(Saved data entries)
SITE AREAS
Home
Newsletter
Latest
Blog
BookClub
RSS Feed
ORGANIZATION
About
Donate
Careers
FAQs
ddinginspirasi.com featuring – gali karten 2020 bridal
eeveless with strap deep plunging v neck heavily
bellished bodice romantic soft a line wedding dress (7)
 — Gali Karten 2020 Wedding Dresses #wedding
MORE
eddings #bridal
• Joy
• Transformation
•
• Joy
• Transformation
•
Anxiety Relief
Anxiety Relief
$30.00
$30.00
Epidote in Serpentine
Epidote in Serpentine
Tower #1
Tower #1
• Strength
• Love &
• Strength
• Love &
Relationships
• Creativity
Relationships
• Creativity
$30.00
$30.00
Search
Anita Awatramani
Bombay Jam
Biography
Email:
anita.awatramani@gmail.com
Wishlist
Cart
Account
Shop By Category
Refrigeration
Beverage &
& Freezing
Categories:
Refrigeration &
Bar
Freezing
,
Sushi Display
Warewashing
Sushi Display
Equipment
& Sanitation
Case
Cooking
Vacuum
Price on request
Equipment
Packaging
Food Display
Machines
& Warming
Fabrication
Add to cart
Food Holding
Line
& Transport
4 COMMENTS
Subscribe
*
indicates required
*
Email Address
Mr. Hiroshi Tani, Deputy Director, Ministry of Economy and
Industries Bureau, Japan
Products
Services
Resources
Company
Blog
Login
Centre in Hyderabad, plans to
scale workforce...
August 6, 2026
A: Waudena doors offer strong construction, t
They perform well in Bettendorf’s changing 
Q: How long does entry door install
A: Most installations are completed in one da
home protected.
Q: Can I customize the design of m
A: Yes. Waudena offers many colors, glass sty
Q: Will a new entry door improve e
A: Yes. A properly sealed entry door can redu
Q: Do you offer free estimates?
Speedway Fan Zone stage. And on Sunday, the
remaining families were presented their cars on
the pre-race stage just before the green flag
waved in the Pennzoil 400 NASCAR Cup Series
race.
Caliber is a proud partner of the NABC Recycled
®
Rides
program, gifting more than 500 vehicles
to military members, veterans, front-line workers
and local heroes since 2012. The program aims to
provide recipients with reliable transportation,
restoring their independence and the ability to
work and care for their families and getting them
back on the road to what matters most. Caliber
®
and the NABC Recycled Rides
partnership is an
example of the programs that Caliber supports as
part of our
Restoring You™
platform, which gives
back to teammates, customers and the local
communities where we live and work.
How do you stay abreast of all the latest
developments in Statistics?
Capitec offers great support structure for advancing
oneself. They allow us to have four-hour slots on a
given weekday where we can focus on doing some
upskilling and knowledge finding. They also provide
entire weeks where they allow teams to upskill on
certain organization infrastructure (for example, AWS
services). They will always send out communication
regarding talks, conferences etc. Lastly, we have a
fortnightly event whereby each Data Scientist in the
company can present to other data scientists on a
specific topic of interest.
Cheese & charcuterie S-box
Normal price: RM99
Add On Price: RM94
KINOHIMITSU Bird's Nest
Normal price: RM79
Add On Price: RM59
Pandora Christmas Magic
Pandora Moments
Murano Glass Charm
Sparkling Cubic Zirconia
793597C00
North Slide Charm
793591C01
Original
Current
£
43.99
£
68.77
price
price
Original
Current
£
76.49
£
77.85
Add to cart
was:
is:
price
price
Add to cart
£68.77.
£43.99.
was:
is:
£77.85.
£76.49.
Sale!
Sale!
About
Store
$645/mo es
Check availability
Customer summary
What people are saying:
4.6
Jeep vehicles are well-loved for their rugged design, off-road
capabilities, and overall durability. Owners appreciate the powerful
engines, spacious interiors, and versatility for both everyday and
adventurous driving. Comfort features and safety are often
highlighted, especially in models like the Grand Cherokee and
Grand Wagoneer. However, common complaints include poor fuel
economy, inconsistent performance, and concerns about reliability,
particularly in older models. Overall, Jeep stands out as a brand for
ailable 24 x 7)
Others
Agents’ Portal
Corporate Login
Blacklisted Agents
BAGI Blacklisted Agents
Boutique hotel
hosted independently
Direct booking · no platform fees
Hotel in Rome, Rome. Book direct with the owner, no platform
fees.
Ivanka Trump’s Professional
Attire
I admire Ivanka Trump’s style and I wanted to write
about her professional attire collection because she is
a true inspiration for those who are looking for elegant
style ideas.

Work to complete> Rewrite all of the data above with every instance of "Sushi Display" swapped for "Seafood Display", keeping everything else as it is.

Solution to the problem>
SITE AREAS
Home
Newsletter
Latest
Blog
BookClub
RSS Feed
ORGANIZATION
About
Donate
Careers
FAQs
ddinginspirasi.com featuring – gali karten 2020 bridal
eeveless with strap deep plunging v neck heavily
bellished bodice romantic soft a line wedding dress (7)
 — Gali Karten 2020 Wedding Dresses #wedding
MORE
eddings #bridal
• Joy
• Transformation
•
• Joy
• Transformation
•
Anxiety Relief
Anxiety Relief
$30.00
$30.00
Epidote in Serpentine
Epidote in Serpentine
Tower #1
Tower #1
• Strength
• Love &
• Strength
• Love &
Relationships
• Creativity
Relationships
• Creativity
$30.00
$30.00
Search
Anita Awatramani
Bombay Jam
Biography
Email:
anita.awatramani@gmail.com
Wishlist
Cart
Account
Shop By Category
Refrigeration
Beverage &
& Freezing
Categories:
Refrigeration &
Bar
Freezing
,
Seafood Display
Warewashing
Seafood Display
Equipment
& Sanitation
Case
Cooking
Vacuum
Price on request
Equipment
Packaging
Food Display
Machines
& Warming
Fabrication
Add to cart
Food Holding
Line
& Transport
4 COMMENTS
Subscribe
*
indicates required
*
Email Address
Mr. Hiroshi Tani, Deputy Director, Ministry of Economy and
Industries Bureau, Japan
Products
Services
Resources
Company
Blog
Login
Centre in Hyderabad, plans to
scale workforce...
August 6, 2026
A: Waudena doors offer strong construction, t
They perform well in Bettendorf’s changing 
Q: How long does entry door install
A: Most installations are completed in one da
home protected.
Q: Can I customize the design of m
A: Yes. Waudena offers many colors, glass sty
Q: Will a new entry door improve e
A: Yes. A properly sealed entry door can redu
Q: Do you offer free estimates?
Speedway Fan Zone stage. And on Sunday, the
remaining families were presented their cars on
the pre-race stage just before the green flag
waved in the Pennzoil 400 NASCAR Cup Series
race.
Caliber is a proud partner of the NABC Recycled
®
Rides
program, gifting more than 500 vehicles
to military members, veterans, front-line workers
and local heroes since 2012. The program aims to
provide recipients with reliable transportation,
restoring their independence and the ability to
work and care for their families and getting them
back on the road to what matters most. Caliber
®
and the NABC Recycled Rides
partnership is an
example of the programs that Caliber supports as
part of our
Restoring You™
platform, which gives
back to teammates, customers and the local
communities where we live and work.
How do you stay abreast of all the latest
developments in Statistics?
Capitec offers great support structure for advancing
oneself. They allow us to have four-hour slots on a
given weekday where we can focus on doing some
upskilling and knowledge finding. They also provide
entire weeks where they allow teams to upskill on
certain organization infrastructure (for example, AWS
services). They will always send out communication
regarding talks, conferences etc. Lastly, we have a
fortnightly event whereby each Data Scientist in the
company can present to other data scientists on a
specific topic of interest.
Cheese & charcuterie S-box
Normal price: RM99
Add On Price: RM94
KINOHIMITSU Bird's Nest
Normal price: RM79
Add On Price: RM59
Pandora Christmas Magic
Pandora Moments
Murano Glass Charm
Sparkling Cubic Zirconia
793597C00
North Slide Charm
793591C01
Original
Current
£
43.99
£
68.77
price
price
Original
Current
£
76.49
£
77.85
Add to cart
was:
is:
price
price
Add to cart
£68.77.
£43.99.
was:
is:
£77.85.
£76.49.
Sale!
Sale!
About
Store
$645/mo es
Check availability
Customer summary
What people are saying:
4.6
Jeep vehicles are well-loved for their rugged design, off-road
capabilities, and overall durability. Owners appreciate the powerful
engines, spacious interiors, and versatility for both everyday and
adventurous driving. Comfort features and safety are often
highlighted, especially in models like the Grand Cherokee and
Grand Wagoneer. However, common complaints include poor fuel
economy, inconsistent performance, and concerns about reliability,
particularly in older models. Overall, Jeep stands out as a brand for
ailable 24 x 7)
Others
Agents’ Portal
Corporate Login
Blacklisted Agents
BAGI Blacklisted Agents
Boutique hotel
hosted independently
Direct booking · no platform fees
Hotel in Rome, Rome. Book direct with the owner, no platform
fees.
Ivanka Trump’s Professional
Attire
I admire Ivanka Trump’s style and I wanted to write
about her professional attire collection because she is
a true inspiration for those who are looking for elegant
style ideas.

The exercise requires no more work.